WHAT THIS TASK INVOLVES: Please write out every entry below, word for word.

(Page-level text extractions)
-- Opening Marker --

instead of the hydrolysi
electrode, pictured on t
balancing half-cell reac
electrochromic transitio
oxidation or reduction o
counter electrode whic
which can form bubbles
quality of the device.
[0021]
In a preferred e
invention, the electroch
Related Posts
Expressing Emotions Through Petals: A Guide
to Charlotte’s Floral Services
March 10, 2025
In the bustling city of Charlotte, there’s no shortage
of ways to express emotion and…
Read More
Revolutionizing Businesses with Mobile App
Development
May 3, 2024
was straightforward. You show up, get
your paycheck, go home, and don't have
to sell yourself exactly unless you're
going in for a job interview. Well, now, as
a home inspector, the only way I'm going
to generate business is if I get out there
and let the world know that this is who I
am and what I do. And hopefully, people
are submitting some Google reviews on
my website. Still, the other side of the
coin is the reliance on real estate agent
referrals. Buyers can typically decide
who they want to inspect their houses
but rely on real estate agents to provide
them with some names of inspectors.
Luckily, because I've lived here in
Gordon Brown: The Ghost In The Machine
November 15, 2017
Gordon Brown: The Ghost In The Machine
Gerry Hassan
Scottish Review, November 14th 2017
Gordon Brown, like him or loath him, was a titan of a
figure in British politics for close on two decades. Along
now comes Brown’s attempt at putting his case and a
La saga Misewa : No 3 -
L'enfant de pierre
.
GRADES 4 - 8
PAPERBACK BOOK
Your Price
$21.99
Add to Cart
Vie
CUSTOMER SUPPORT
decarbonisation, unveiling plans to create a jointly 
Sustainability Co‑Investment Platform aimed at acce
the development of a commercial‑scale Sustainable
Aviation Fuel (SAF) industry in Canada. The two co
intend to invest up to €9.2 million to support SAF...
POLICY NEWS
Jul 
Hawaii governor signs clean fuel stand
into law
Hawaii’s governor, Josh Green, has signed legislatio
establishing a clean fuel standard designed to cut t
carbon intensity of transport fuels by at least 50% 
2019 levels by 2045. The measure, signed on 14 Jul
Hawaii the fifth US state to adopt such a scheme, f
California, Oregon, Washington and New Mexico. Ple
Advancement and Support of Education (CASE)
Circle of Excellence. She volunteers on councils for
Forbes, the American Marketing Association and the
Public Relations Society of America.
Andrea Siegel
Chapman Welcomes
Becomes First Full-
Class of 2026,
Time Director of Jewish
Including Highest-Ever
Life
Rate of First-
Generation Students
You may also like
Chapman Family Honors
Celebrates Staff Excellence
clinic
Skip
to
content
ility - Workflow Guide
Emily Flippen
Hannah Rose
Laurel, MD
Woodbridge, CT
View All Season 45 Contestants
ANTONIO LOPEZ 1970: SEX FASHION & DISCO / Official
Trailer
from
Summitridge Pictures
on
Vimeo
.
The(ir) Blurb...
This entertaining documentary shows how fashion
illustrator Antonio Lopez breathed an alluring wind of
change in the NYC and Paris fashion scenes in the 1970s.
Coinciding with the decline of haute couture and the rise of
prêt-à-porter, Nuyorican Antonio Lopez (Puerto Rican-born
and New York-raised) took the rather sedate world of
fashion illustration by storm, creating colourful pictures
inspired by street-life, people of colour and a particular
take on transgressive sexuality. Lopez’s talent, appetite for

-- Closing Marker --

WRITTEN ANSWER:
instead of the hydrolysi
electrode, pictured on t
balancing half-cell reac
electrochromic transitio
oxidation or reduction o
counter electrode whic
which can form bubbles
quality of the device.
[0021]
In a preferred e
invention, the electroch
Related Posts
Expressing Emotions Through Petals: A Guide
to Charlotte’s Floral Services
March 10, 2025
In the bustling city of Charlotte, there’s no shortage
of ways to express emotion and…
Read More
Revolutionizing Businesses with Mobile App
Development
May 3, 2024
was straightforward. You show up, get
your paycheck, go home, and don't have
to sell yourself exactly unless you're
going in for a job interview. Well, now, as
a home inspector, the only way I'm going
to generate business is if I get out there
and let the world know that this is who I
am and what I do. And hopefully, people
are submitting some Google reviews on
my website. Still, the other side of the
coin is the reliance on real estate agent
referrals. Buyers can typically decide
who they want to inspect their houses
but rely on real estate agents to provide
them with some names of inspectors.
Luckily, because I've lived here in
Gordon Brown: The Ghost In The Machine
November 15, 2017
Gordon Brown: The Ghost In The Machine
Gerry Hassan
Scottish Review, November 14th 2017
Gordon Brown, like him or loath him, was a titan of a
figure in British politics for close on two decades. Along
now comes Brown’s attempt at putting his case and a
La saga Misewa : No 3 -
L'enfant de pierre
.
GRADES 4 - 8
PAPERBACK BOOK
Your Price
$21.99
Add to Cart
Vie
CUSTOMER SUPPORT
decarbonisation, unveiling plans to create a jointly 
Sustainability Co‑Investment Platform aimed at acce
the development of a commercial‑scale Sustainable
Aviation Fuel (SAF) industry in Canada. The two co
intend to invest up to €9.2 million to support SAF...
POLICY NEWS
Jul 
Hawaii governor signs clean fuel stand
into law
Hawaii’s governor, Josh Green, has signed legislatio
establishing a clean fuel standard designed to cut t
carbon intensity of transport fuels by at least 50% 
2019 levels by 2045. The measure, signed on 14 Jul
Hawaii the fifth US state to adopt such a scheme, f
California, Oregon, Washington and New Mexico. Ple
Advancement and Support of Education (CASE)
Circle of Excellence. She volunteers on councils for
Forbes, the American Marketing Association and the
Public Relations Society of America.
Andrea Siegel
Chapman Welcomes
Becomes First Full-
Class of 2026,
Time Director of Jewish
Including Highest-Ever
Life
Rate of First-
Generation Students
You may also like
Chapman Family Honors
Celebrates Staff Excellence
clinic
Skip
to
content
ility - Workflow Guide
Emily Flippen
Hannah Rose
Laurel, MD
Woodbridge, CT
View All Season 45 Contestants
ANTONIO LOPEZ 1970: SEX FASHION & DISCO / Official
Trailer
from
Summitridge Pictures
on
Vimeo
.
The(ir) Blurb...
This entertaining documentary shows how fashion
illustrator Antonio Lopez breathed an alluring wind of
change in the NYC and Paris fashion scenes in the 1970s.
Coinciding with the decline of haute couture and the rise of
prêt-à-porter, Nuyorican Antonio Lopez (Puerto Rican-born
and New York-raised) took the rather sedate world of
fashion illustration by storm, creating colourful pictures
inspired by street-life, people of colour and a particular
take on transgressive sexuality. Lopez’s talent, appetite for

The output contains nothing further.